§ **Trecho da página**:
-*-
Só que a princípio, a costura e o trançado não eram um fim, mas apenas um meio para que ela atingisse seu maior objetivo: “O que eu queria era ter uma casa para eu fazer minhas coisas do jeito que eu quisesse, sem que ninguém reclamasse”. Isso só aconteceu quando Antônia se casou com José Oliveira. “Quando o conheci, meu coração acelerou, mas o achei velho e feio. O noivado não foi longo. Com 53 dias que o conheci, estava casada e morando na minha casa”, lembra Antônia.

Depois do casamento, foi viver em Correntes (PE). Lá, ganhou a fama de boa bordadeira. No entanto, a vida era difícil e os recursos escassos. O marido decidiu que se mudariam dali em busca de melhores condições. “Juntamos todas as economias e fomos”, lembra. Na partida, José deu uma máquina de costura à Antônia, a primeira de sua vida. “Onde é que eu vou botar essa máquina, se não temos nem casa para morar?”, indagou a artesã. Ela estava apreensiva, não queria perder a liberdade conquistada. “Vamos ter (uma casa)”, prometeu José, e comprou uma pensão em Alagoas, que passaram a administrar.
-*-
§ **Dados extraídos**:

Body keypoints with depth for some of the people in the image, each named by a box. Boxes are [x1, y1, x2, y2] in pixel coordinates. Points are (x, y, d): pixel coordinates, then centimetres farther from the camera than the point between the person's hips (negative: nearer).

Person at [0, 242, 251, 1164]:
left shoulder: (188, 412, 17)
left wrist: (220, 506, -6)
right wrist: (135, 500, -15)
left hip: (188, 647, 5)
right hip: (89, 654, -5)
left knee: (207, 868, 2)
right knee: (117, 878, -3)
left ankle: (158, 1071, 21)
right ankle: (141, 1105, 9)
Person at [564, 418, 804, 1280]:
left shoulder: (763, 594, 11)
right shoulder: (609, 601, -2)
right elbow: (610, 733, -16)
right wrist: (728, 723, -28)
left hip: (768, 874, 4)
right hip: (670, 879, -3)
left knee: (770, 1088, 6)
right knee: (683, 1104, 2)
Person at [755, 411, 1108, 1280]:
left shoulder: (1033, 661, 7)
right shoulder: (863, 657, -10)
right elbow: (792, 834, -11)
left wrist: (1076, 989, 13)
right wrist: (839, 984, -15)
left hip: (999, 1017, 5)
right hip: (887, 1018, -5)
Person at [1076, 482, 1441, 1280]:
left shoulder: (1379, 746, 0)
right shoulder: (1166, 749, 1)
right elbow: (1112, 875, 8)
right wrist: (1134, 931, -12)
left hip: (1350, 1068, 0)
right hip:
-*-
§ **O que fazer**: Dê continuidade ao relato sobre a vida da artesã Antônia, começando logo depois da frase que fala da pensão comprada em Alagoas.

§ **Sua resposta**:
Assim, a mulher, que estudou até a 4ª série, começou um curso de corte e costura. Ela precisou atar os nós da rotina puxada na pensão, cuidando dos inquilinos, com as aulas e a máquina de costura. Todos os dias, por quase um ano, durante 2h30, ela aprendia a dominar o aparelho e costurava o que estava na moda. “Naquele tempo, era mais saia longa, não existia calça comprida. Também bordava miçangas”, lembra. O ano era 1954.

Contudo, o pai de Antônia não estava satisfeito com a situação. “Ele escreveu para José, para que desistisse de cuidar da pensão e voltasse para Pernambuco, para negociar gado com ele. Aí, o dinheiro apareceu”, relata. Antônia já estava casada havia cinco anos quando nasceu o primeiro dos cinco filhos.

Peregrinação

Nos vinte anos seguintes, a família iniciou uma peregrinação. “Eu já morei em seis estados”. A penúltima mudança foi de Sergipe para Bahia. Antônia, o marido e os filhos subiram no caminhão e viajaram entre os gados. Ao se instalar na zona rural do estado, uma vizinha a alertou que, em Brasília, os artesãos tinham o trabalho valorizado. “Peguei meu filho e vim na frente”.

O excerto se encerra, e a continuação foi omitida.